The Science of Quantitative Information Flow

This book presents a comprehensive mathematical theory that explains precisely what information flow is, and how it can be assessed quantitatively (bringing precise meaning to the intuition that certain information leaks are small enough to be tolerated), and how systems can be constructed that achieve rigorous, quantitative information-flow guarantees in those terms. This theory addresses a fundamental challenge: functional and practical requirements frequently conflict with the goal of preserving confidentiality, making perfect security unattainable.

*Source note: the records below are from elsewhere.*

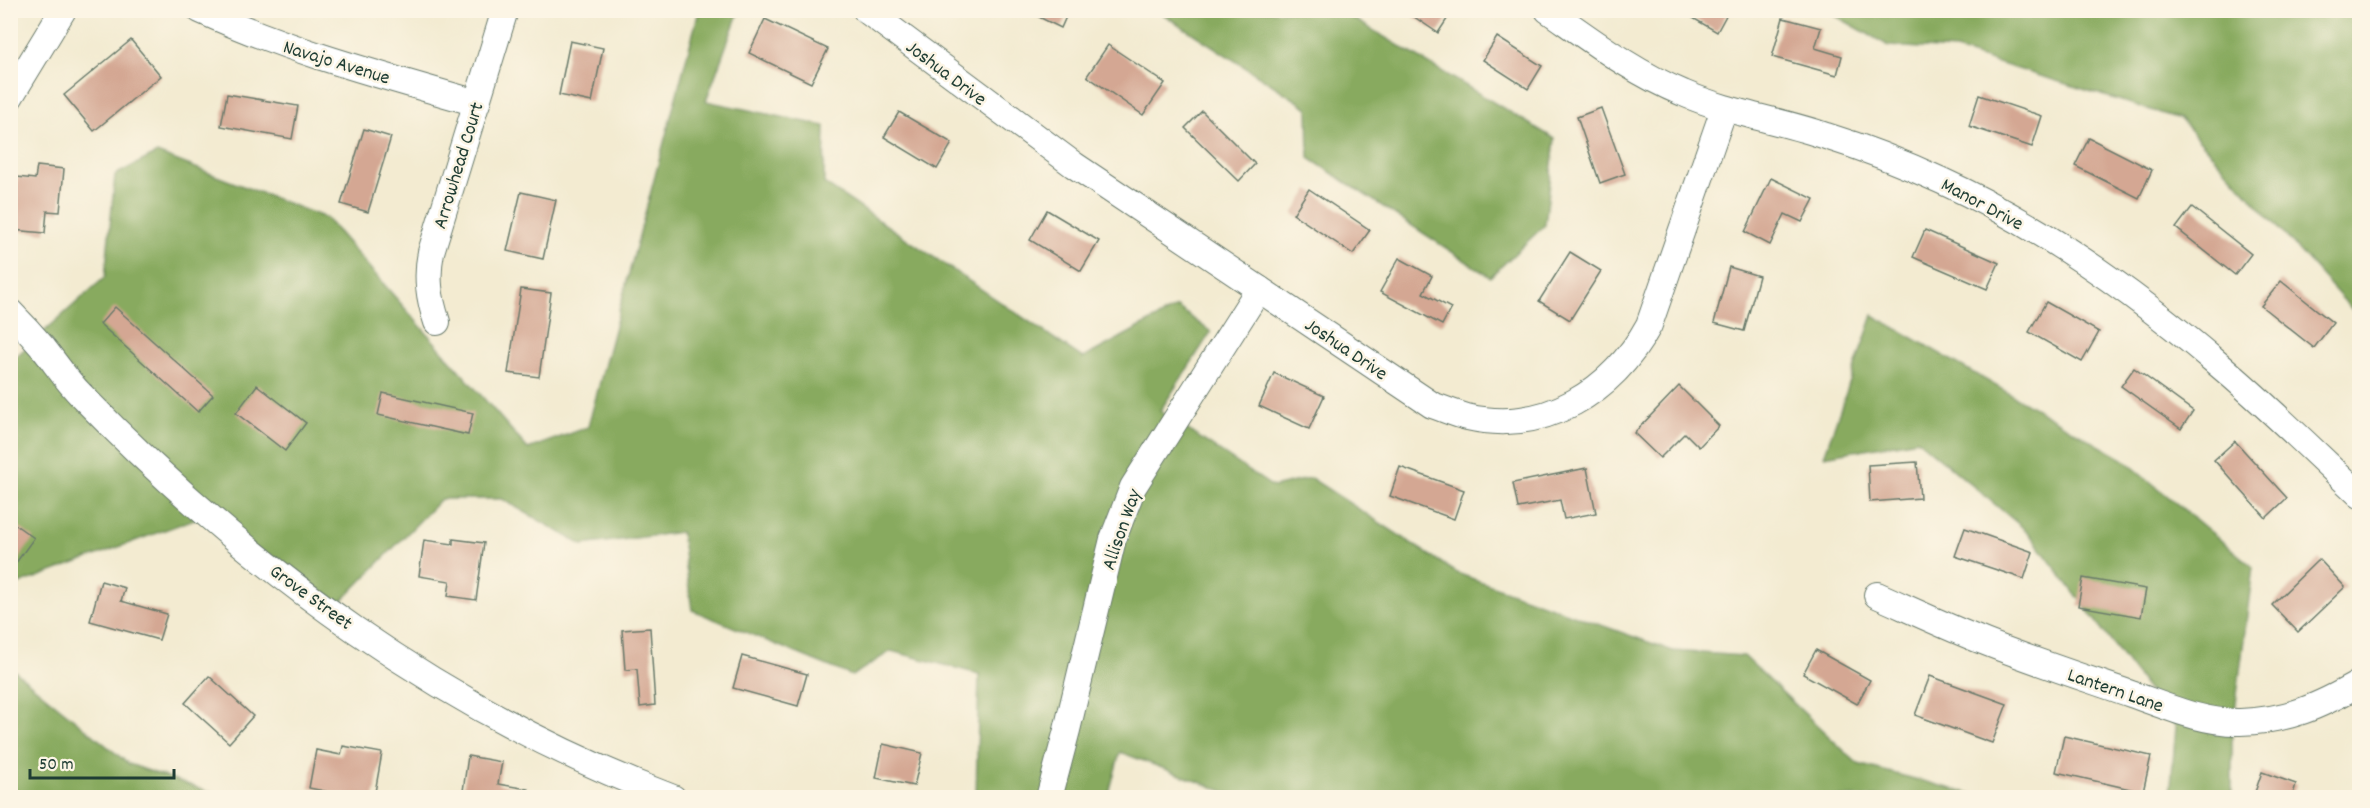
<svg xmlns="http://www.w3.org/2000/svg" width="2370" height="808" viewBox="0 0 2370 808" font-family="Dekko,sans-serif">
	<rect width="100%" height="100%" fill="#fcf5e5"/>
	<filter id="ink" filterUnits="userSpaceOnUse"><feTurbulence type="fractalNoise" baseFrequency=".0167" numOctaves="2"/><feDisplacementMap in="SourceGraphic" scale="12" xChannelSelector="R" yChannelSelector="G"/><feConvolveMatrix kernelMatrix="1 2 1 2 8 2 1 2 1" color-interpolation-filters="sRGB"/></filter>
	<filter id="wash" filterUnits="userSpaceOnUse"><feTurbulence type="fractalNoise" baseFrequency=".008" numOctaves="4" result="noise"/><feDisplacementMap in="SourceGraphic" scale="24" xChannelSelector="R" yChannelSelector="G"/><feGaussianBlur stdDeviation="1.35" result="paint"/><feColorMatrix in="noise" values="0 0 0 0 0 0 0 0 0 0 0 0 0 0 0 0 0 1.4 0 .05"/><feComposite in="paint" operator="in"/></filter>
	<g filter="url(#wash)">
		<rect width="100%" height="100%" fill="#f3ebd1"/>
		<g fill="#88aa5e" stroke="#547449" stroke-width="1.5">
			<polygon points="699,11 739,11 706,101 825,126 824,183 1083,358 1177,307 1211,332 1160,411 1273,487 1311,478 1457,573 1673,651 1744,656 1858,764 1983,797 1239,797 1120,752 1108,797 976,797 979,674 891,651 852,676 692,610 681,532 582,545 502,499 441,499 331,612 205,515 11,587 11,361 105,277 115,175 157,153 326,218 528,449 588,427"/>
			<polygon points="1158,11 1341,11 1555,139 1545,225 1490,277 1309,158 1308,108"/>
			<polygon points="1827,11 2359,11 2359,317 2180,119 1956,50 1889,46"/>
			<polygon points="1873,315 2123,459 2253,567 2232,735 2232,797 2170,797 2176,727 2028,532 1918,440 1824,456"/>
			<polygon points="11,668 129,764 224,797 11,797"/>
		</g>
		<g id="blocks">
			<g fill="#d4a793">
				<polygon points="1025,10 1069,10 1061,28"/>
				<polygon points="1404,10 1453,10 1438,33"/>
				<polygon points="1679,10 1729,10 1717,32"/>
				<polygon points="1783,18 1821,28 1815,48 1842,56 1837,75 1772,57"/>
				<polygon points="765,19 828,49 811,83 749,53"/>
				<polygon points="1497,37 1542,66 1528,89 1483,60"/>
				<polygon points="131,40 161,76 94,131 64,95"/>
				<polygon points="570,41 603,48 592,102 559,95"/>
				<polygon points="1108,45 1165,83 1143,115 1087,76"/>
				<polygon points="227,94 298,106 292,139 221,126"/>
				<polygon points="1979,95 2042,116 2032,147 1969,126"/>
				<polygon points="1601,108 1625,174 1600,183 1577,117"/>
				<polygon points="1202,111 1255,164 1239,181 1185,128"/>
				<polygon points="899,112 952,143 937,169 884,137"/>
				<polygon points="364,129 391,137 368,212 341,204"/>
				<polygon points="2089,138 2152,170 2139,198 2075,166"/>
				<polygon points="37,166 64,169 60,212 47,211 45,233 12,230 17,177 35,179"/>
				<polygon points="1771,178 1814,199 1802,222 1785,214 1770,245 1745,232"/>
				<polygon points="1309,189 1370,230 1353,254 1293,214"/>
				<polygon points="521,192 556,200 543,259 507,251"/>
				<polygon points="2192,207 2251,254 2235,275 2176,228"/>
				<polygon points="1047,210 1099,241 1081,271 1030,240"/>
				<polygon points="1925,230 1999,263 1987,289 1913,257"/>
				<polygon points="1570,252 1601,271 1570,320 1539,301"/>
				<polygon points="1399,258 1432,276 1423,293 1451,308 1442,325 1380,292"/>
				<polygon points="1729,267 1759,276 1744,331 1714,323"/>
				<polygon points="2281,281 2333,323 2314,348 2261,306"/>
				<polygon points="521,289 551,293 539,377 508,373"/>
				<polygon points="2046,302 2099,332 2082,362 2029,332"/>
				<polygon points="115,307 213,395 198,412 100,324"/>
				<polygon points="2134,368 2193,411 2181,429 2121,386"/>
				<polygon points="1274,373 1324,396 1309,429 1259,406"/>
				<polygon points="257,385 306,423 285,451 236,413"/>
				<polygon points="1679,386 1719,426 1699,447 1685,433 1660,458 1634,433"/>
				<polygon points="383,393 473,413 468,435 378,415"/>
				<polygon points="2235,441 2287,498 2266,518 2214,460"/>
				<polygon points="1917,462 1920,498 1870,502 1868,465"/>
				<polygon points="1400,467 1464,490 1454,519 1390,496"/>
				<polygon points="1587,468 1596,513 1564,519 1560,500 1518,508 1513,483"/>
				<polygon points="10,521 34,538 10,571"/>
				<polygon points="1965,528 2033,552 2024,579 1955,556"/>
				<polygon points="453,539 484,543 476,600 448,596 450,581 419,576 424,540 453,544"/>
				<polygon points="2319,559 2345,587 2298,632 2272,605"/>
				<polygon points="2083,578 2146,589 2141,617 2078,606"/>
				<polygon points="101,581 125,588 121,601 167,614 159,640 90,621"/>
				<polygon points="650,628 655,705 640,707 637,669 625,670 622,630"/>
				<polygon points="1816,650 1870,680 1857,704 1803,674"/>
				<polygon points="742,656 807,674 798,706 733,688"/>
				<polygon points="209,676 253,716 229,743 185,703"/>
				<polygon points="1930,676 2007,704 1992,743 1915,715"/>
				<polygon points="2064,736 2151,756 2143,792 2056,772"/>
				<polygon points="883,744 922,753 914,786 876,778"/>
				<polygon points="343,746 382,753 374,798 359,798 309,788 316,750 341,755"/>
				<polygon points="468,756 502,762 498,784 528,789 527,798 462,798"/>
				<polygon points="2262,772 2296,784 2292,798 2253,798"/>
			</g>
		</g>
	</g>
	<g filter="url(#ink)">
		<use href="#blocks" fill-opacity="0" stroke="#697a6b" stroke-width="1.5"/>
		<g fill="none" stroke-linecap="round" stroke-linejoin="round">
			<defs>
				<g id="minor">
					<path d="M200,10c89,41 183,66 277,93"/>
					<path d="M866,10l208,155 358,240c12,4 23,9 35,12 78,18 146,-26 182,-92l75,-216"/>
					<path d="M1548,10c43,30 86,63 135,83 46,20 96,27 143,43 39,12 79,28 116,45 101,46 192,111 276,183 49,41 95,87 142,131"/>
					<polyline points="10,97 63,10"/>
					<path d="M10,312c12,12 23,24 34,37 12,15 23,32 37,46 167,173 366,318 592,403"/>
					<path d="M437,322c-8,-24 -11,-45 -6,-70l74,-242"/>
					<path d="M1877,595c36,16 72,33 108,47 48,19 97,35 146,52 35,12 72,29 109,28 47,-1 80,-16 120,-39"/>
					<polyline points="1049,798 1067,730 1113,539 1133,487 1259,289"/>
				</g>
			</defs>
			<use href="#minor" stroke="#697a6b" stroke-width="28"/>
			<use href="#minor" stroke="#fff" stroke-width="26"/>
		</g>
	</g>
	<g text-anchor="middle" stroke-width="5" stroke-linejoin="round" paint-order="stroke">
		<g font-size="20" fill="#1f3d34" stroke="#fcf5e5">
			<text transform="translate(337 61) rotate(17)" y="7">Navajo Avenue</text>
			<text transform="translate(947 72) rotate(37)" y="7">Joshua Drive</text>
			<text transform="translate(457 165) rotate(-73)" y="7">Arrowhead Court</text>
			<text transform="translate(1983 203) rotate(28)" y="7">Manor Drive</text>
			<text transform="translate(1347 348) rotate(34)" y="7">Joshua Drive</text>
			<text transform="translate(1120 529) rotate(-71)" y="7">Allison Way</text>
			<text transform="translate(312 596) rotate(36)" y="7">Grove Street</text>
			<text transform="translate(2116 689) rotate(19)" y="7">Lantern Lane</text>
		</g>
	</g>
	<rect width="2370" height="808" fill="none" stroke="#fcf5e5" stroke-width="36"/>
	<path d="M30 769v9h144v-9" fill="none" stroke="#1f3d34" stroke-width="3"/>
	<text x="39" y="769" font-size="18" fill="#1f3d34" stroke="#fcf5e5" stroke-width="4.5" paint-order="stroke">50 m</text>
</svg>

The authors include: a systematic presentation of how unwanted information flow, i.e. "leaks," can be quantified in operationally significant ways and then bounded, both with respect to estimated benefit for an attacking adversary and by comparisons between alternative implementations; a detailed study of capacity, refinement, and Dalenius leakage, supporting robust leakage assessments; a unification of information-theoretic channels and information-leaking sequential programs within the same framework; and a collection of case studies, showing how the theory can be applied to interesting realistic scenarios.

The text is a unified, self-contained, and comprehensive presentation, accessible to students and researchers with knowledge of discrete probability and some mathematical maturity, with numerous exercises to facilitate use as a course textbook.

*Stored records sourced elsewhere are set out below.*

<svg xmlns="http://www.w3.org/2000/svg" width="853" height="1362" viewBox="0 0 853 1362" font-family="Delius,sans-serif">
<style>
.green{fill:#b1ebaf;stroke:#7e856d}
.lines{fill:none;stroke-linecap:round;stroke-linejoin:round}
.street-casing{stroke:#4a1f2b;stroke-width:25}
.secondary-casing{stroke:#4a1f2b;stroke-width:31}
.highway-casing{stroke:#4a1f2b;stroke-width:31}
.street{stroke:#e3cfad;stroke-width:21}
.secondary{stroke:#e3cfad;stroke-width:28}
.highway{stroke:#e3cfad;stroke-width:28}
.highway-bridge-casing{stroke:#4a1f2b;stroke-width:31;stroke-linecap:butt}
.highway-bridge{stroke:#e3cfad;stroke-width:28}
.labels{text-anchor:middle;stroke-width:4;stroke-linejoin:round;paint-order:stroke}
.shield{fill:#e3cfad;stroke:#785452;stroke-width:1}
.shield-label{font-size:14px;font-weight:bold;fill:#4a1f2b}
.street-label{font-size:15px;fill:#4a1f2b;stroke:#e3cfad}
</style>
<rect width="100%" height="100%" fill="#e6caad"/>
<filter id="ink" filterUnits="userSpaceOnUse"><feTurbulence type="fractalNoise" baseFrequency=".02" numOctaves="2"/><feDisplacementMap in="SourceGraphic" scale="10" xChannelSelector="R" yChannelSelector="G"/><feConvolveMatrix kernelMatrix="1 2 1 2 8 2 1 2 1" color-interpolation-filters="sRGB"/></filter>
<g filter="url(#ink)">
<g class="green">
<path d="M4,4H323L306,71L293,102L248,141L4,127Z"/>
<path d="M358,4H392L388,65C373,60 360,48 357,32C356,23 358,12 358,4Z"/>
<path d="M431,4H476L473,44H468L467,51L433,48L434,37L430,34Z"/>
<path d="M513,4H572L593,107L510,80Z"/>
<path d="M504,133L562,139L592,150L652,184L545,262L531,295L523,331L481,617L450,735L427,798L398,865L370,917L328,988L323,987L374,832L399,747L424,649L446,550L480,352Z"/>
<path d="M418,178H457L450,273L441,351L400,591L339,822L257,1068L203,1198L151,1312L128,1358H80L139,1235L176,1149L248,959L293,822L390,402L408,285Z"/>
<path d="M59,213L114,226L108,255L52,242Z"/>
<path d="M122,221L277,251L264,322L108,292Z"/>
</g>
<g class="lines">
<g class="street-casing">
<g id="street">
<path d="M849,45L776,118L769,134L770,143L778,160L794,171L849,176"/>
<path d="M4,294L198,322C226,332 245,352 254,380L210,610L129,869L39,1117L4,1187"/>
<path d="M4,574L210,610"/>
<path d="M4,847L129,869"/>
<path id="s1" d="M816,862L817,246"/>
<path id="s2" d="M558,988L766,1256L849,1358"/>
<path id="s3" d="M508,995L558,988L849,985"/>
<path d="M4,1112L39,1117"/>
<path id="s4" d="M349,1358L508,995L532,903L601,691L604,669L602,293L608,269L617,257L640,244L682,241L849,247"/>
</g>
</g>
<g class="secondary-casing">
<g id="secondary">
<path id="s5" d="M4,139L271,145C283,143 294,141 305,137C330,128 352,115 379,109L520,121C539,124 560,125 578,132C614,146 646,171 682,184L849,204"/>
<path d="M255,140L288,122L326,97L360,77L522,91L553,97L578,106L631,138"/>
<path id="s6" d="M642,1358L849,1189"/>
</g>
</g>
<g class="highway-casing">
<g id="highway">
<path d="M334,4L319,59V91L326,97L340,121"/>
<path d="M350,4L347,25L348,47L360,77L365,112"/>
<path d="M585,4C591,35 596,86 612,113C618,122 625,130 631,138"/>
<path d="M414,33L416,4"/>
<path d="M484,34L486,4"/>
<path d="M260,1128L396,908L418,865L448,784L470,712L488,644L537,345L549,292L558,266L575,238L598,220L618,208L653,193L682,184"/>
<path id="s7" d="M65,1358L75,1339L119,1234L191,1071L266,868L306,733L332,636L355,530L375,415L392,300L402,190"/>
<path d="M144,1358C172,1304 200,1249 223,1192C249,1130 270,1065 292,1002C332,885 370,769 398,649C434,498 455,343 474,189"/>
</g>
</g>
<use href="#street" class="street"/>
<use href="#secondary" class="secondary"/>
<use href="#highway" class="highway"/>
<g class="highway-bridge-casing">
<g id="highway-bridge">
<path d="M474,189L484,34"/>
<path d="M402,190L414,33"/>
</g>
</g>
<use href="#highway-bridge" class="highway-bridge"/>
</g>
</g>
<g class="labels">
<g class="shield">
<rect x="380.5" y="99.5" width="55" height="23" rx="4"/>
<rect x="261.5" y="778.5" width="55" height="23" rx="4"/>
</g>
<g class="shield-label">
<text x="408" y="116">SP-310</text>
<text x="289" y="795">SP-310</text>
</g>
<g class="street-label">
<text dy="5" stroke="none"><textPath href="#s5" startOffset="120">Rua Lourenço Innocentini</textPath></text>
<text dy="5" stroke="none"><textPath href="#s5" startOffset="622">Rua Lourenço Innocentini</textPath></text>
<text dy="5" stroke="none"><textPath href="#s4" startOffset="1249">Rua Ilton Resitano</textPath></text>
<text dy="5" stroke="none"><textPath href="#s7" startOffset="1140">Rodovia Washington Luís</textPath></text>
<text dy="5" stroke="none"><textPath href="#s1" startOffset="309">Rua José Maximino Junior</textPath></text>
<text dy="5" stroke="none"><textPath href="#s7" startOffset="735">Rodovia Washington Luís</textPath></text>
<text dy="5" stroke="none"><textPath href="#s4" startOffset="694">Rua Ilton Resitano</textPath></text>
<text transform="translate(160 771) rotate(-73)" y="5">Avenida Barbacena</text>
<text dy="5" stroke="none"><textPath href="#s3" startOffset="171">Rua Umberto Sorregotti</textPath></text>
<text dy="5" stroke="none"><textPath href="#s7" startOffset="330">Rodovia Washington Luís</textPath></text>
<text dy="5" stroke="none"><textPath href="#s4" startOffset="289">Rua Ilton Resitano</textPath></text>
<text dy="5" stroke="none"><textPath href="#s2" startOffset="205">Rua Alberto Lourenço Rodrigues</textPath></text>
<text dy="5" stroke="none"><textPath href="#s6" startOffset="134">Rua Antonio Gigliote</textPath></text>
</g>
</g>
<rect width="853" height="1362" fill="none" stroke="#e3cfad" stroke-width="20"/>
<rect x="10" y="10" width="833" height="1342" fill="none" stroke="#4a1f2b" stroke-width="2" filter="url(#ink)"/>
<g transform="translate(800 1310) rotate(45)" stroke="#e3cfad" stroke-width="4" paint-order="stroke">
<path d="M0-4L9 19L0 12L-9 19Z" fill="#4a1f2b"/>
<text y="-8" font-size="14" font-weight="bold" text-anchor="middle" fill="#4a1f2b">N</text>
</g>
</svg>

本書提出了一個全面的數學理論，精確解釋了信息流是什麼，以及如何以量化方式評估它（將某些信息洩漏的直覺小到可以容忍的程度），以及如何建立系統以在這些條件下實現嚴格的、量化的信息流保證。這個理論解決了一個基本挑戰：功能和實際需求常常與保密的目標相衝突，使得完美的安全無法實現。

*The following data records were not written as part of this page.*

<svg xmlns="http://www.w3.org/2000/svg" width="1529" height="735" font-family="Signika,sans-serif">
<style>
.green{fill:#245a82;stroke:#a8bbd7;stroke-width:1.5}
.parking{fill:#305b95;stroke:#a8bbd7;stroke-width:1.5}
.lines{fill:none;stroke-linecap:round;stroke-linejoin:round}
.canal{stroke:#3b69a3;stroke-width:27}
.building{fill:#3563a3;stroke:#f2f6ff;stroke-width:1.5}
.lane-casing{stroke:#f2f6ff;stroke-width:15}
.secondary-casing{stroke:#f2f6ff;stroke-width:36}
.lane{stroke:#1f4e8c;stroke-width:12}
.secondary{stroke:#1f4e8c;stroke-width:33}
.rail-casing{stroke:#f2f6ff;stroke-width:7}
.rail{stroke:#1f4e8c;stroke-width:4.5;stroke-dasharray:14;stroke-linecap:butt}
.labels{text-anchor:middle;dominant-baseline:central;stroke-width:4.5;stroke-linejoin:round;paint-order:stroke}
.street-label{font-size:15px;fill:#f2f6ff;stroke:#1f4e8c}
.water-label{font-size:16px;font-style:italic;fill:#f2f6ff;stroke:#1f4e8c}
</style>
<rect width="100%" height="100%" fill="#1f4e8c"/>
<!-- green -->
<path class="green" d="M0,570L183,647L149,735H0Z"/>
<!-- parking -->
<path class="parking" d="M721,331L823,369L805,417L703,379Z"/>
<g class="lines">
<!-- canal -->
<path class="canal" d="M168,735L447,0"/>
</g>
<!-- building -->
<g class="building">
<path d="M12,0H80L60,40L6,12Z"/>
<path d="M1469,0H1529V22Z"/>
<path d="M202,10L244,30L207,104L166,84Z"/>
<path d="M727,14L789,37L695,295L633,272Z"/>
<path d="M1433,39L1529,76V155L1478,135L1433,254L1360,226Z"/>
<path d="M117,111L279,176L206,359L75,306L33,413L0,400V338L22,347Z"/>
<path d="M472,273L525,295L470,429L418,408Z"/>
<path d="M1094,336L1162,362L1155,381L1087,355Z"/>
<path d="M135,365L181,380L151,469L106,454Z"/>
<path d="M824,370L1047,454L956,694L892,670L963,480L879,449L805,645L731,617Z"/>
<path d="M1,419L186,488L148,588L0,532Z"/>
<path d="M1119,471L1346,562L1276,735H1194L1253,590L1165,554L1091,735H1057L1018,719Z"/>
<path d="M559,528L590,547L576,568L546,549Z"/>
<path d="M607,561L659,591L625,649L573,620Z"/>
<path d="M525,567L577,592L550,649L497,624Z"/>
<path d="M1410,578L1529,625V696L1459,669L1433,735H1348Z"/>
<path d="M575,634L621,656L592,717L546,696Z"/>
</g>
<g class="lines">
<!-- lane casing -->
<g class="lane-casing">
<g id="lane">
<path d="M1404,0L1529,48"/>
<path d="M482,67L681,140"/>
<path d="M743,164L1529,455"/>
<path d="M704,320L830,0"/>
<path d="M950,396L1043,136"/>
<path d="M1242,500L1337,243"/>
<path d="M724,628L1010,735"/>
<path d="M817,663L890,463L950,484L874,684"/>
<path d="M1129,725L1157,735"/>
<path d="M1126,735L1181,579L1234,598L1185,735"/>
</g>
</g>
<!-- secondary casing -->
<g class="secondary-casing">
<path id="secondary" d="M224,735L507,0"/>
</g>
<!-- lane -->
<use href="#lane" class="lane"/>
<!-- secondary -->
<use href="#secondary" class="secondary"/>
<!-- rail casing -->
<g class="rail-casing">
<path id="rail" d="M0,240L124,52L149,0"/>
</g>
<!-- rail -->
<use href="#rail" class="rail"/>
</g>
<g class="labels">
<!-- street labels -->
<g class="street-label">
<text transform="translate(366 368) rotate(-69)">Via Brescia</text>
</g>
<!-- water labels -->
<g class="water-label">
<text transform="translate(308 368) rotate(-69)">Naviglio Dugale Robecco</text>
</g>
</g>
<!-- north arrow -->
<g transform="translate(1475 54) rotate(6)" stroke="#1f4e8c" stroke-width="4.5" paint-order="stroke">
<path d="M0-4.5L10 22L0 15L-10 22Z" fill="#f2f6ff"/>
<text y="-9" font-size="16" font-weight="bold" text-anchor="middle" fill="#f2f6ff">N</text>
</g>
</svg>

作者包括：系統性地介紹了如何以操作上重要的方式量化和界定不需要的信息流（即“洩漏”），並通過攻擊者的預估效益和不同實現之間的比較進行界定；詳細研究了容量、精煉度和Dalenius洩漏，支持強大的洩漏評估；在同一框架內統一了信息理論通道和信息洩漏的順序程序；以及一系列案例研究，展示了如何將該理論應用於有趣的現實情境中。

本書是一本統一、自成體系且全面的著作，適合具備離散概率和一定數學基礎的學生和研究人員閱讀，並提供了大量練習題以便作為課程教材使用。

Mário S. Alvim is an assistant professor in the Computer Science Department of the Universidade Federal de Minas Gerais (UFMG) in Belo Horizonte. His current research interests include quantitative information flow and, in particular, its potential applications to fields other than security. Kostas Chatzikokolakis is a CNRS researcher at the École Polytechnique of Paris. He works on security and privacy, in particular quantitative information flow, location privacy and differential privacy. Annabelle McIver is a professor in the Department of Computing at Macquarie University in Sydney. She works on mathematical techniques for the verification of probabilistic systems. Carroll Morgan is a professor in the School of Engineering and Computer Science at the University of New South Wales, and is affiliated with the Trustworthy Systems Group of the CSIRO's Data61. His current interests are quantitative information flow, program derivation (including security) and proved correctness of multi-core operating-system kernels. Catuscia Palamidessi is director of research at INRIA Saclay. She is the leader of COMETE, a research team in the INRIA and École Polytechnique shared lab. Her main research interests are quantitative information flow, privacy, and concurrency theory. Geoffrey Smith is a professor in the School of Computing and Information Sciences of Florida International University in Miami. His current research interests include quantitative information flow and its applications to cryptography.

Mário S. Alvim是巴西米納斯吉拉斯聯邦大學（UFMG）計算機科學系的助理教授，位於貝洛奧里藏特。他目前的研究興趣包括量化信息流以及其在安全以外領域的潛在應用。Kostas Chatzikokolakis是巴黎高等理工學院（École Polytechnique）的CNRS研究員。他的研究方向是安全和隱私，尤其是量化信息流、位置隱私和差分隱私。Annabelle McIver是悉尼麥覺理大學（Macquarie University）計算機科學系的教授。她致力於應用數學技術驗證概率系統。Carroll Morgan是新南威爾士大學（University of New South Wales）工程與計算機科學學院的教授，並隸屬於CSIRO的Data61可信系統組。他目前的研究興趣包括量化信息流、程序推導（包括安全性）和多核操作系統核心的證明正確性。Catuscia Palamidessi是法國國家計算機科學和自動化研究所（INRIA）Saclay研究所的研究主任。她是INRIA和École Polytechnique共享實驗室COMETE的研究團隊負責人。她的主要研究興趣是量化信息流、隱私和並發理論。Geoffrey Smith是美國佛羅里達國際大學（Florida International University）計算機與信息科學學院的教授，位於邁阿密。他目前的研究興趣包括量化信息流及其在密碼學中的應用。